START Data under study
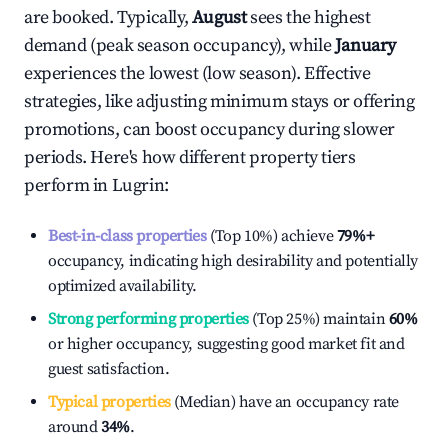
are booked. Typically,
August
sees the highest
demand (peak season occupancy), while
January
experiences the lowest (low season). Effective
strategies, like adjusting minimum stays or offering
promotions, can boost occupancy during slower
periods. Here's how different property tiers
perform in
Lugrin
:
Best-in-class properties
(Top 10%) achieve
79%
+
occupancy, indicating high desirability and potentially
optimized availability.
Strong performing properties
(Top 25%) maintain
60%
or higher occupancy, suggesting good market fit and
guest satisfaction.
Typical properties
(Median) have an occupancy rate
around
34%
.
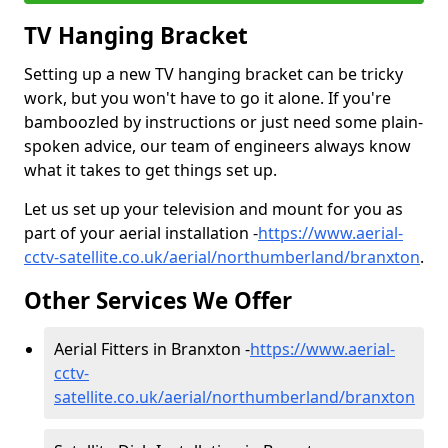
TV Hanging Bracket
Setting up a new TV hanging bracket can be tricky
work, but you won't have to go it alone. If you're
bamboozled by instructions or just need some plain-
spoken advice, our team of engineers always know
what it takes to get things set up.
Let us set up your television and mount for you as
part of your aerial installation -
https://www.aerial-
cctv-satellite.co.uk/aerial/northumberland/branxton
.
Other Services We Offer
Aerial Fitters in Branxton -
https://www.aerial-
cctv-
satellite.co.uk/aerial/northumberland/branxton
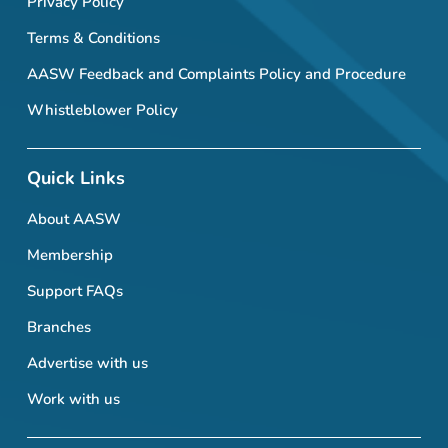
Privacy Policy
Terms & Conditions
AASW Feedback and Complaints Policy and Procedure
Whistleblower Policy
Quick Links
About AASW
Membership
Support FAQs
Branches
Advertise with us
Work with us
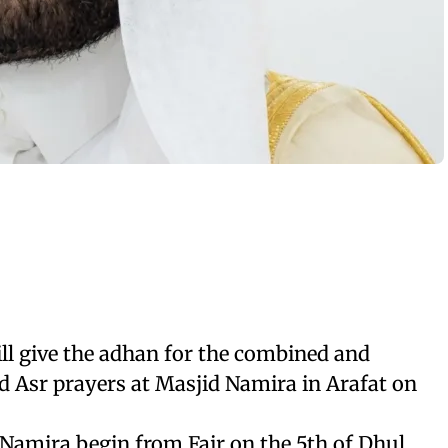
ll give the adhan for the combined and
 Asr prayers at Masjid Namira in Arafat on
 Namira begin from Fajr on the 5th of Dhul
END Data under study
START Data under study
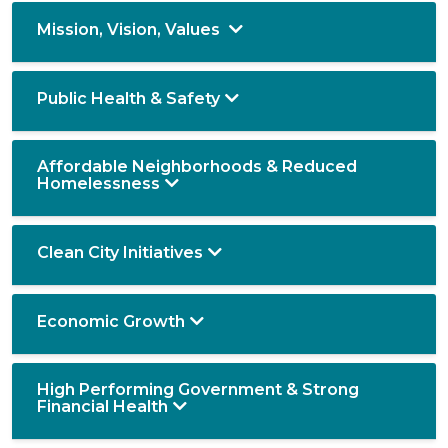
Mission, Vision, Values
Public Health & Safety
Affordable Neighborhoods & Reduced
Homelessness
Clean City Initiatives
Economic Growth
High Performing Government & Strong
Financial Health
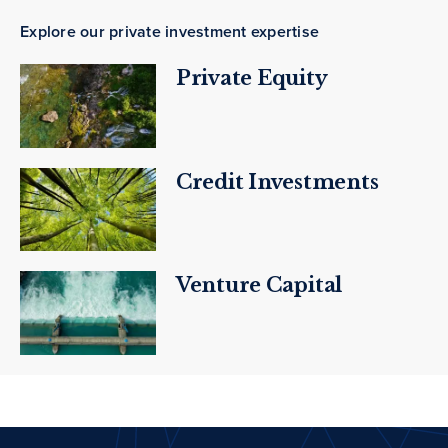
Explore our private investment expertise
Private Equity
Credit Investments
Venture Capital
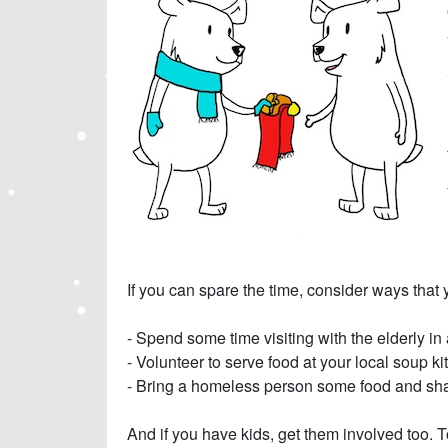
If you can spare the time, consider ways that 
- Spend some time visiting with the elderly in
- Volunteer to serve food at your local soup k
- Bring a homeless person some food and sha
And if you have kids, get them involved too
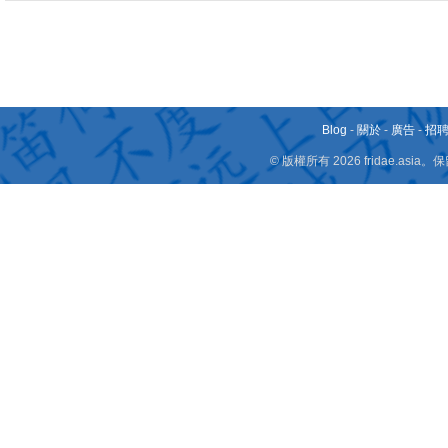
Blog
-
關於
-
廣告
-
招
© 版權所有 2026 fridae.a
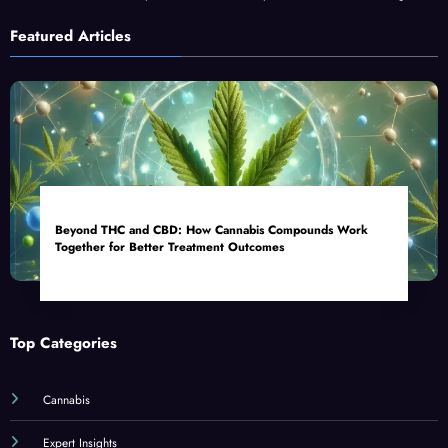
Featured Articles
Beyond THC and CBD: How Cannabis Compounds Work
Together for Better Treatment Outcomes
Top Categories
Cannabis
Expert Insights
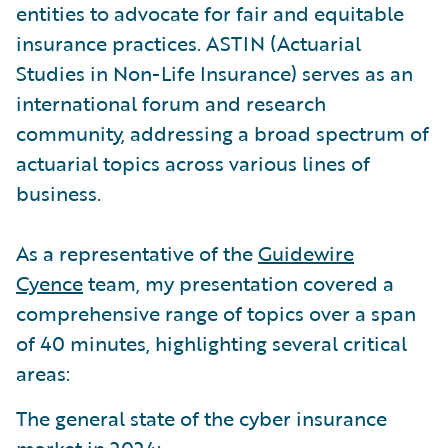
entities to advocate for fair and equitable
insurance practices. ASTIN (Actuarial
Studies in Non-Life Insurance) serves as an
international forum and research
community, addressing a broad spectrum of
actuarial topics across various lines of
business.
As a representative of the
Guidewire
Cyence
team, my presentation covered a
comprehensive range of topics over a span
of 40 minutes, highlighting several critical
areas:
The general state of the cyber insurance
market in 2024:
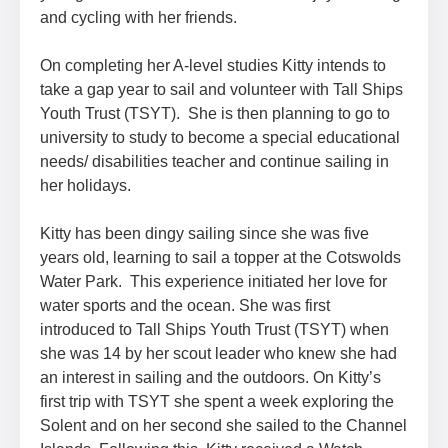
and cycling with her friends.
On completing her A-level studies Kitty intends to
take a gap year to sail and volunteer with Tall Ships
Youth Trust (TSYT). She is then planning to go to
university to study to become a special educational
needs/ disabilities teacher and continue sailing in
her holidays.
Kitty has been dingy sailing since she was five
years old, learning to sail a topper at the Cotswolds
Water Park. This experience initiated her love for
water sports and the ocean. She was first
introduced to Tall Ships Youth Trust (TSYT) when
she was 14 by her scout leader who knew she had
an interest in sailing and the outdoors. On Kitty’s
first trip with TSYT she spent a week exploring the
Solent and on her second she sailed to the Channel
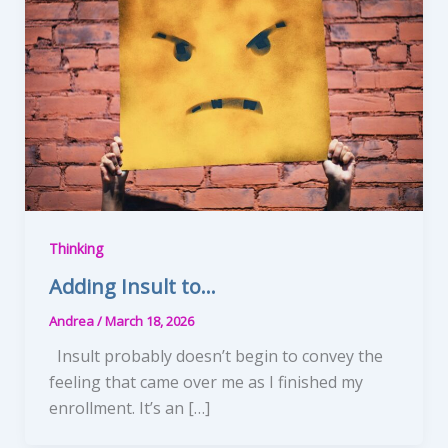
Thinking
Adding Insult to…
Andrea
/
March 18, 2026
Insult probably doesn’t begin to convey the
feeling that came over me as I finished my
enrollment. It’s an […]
END Data under study
__Problem details__:
Retype exactly the lines above, from the one with "Adding Insult to…" through the one with "enrollment. It’s an […]", inclusive.

__Task output__:
Adding Insult to…
Andrea
/
March 18, 2026
Insult probably doesn’t begin to convey the
feeling that came over me as I finished my
enrollment. It’s an […]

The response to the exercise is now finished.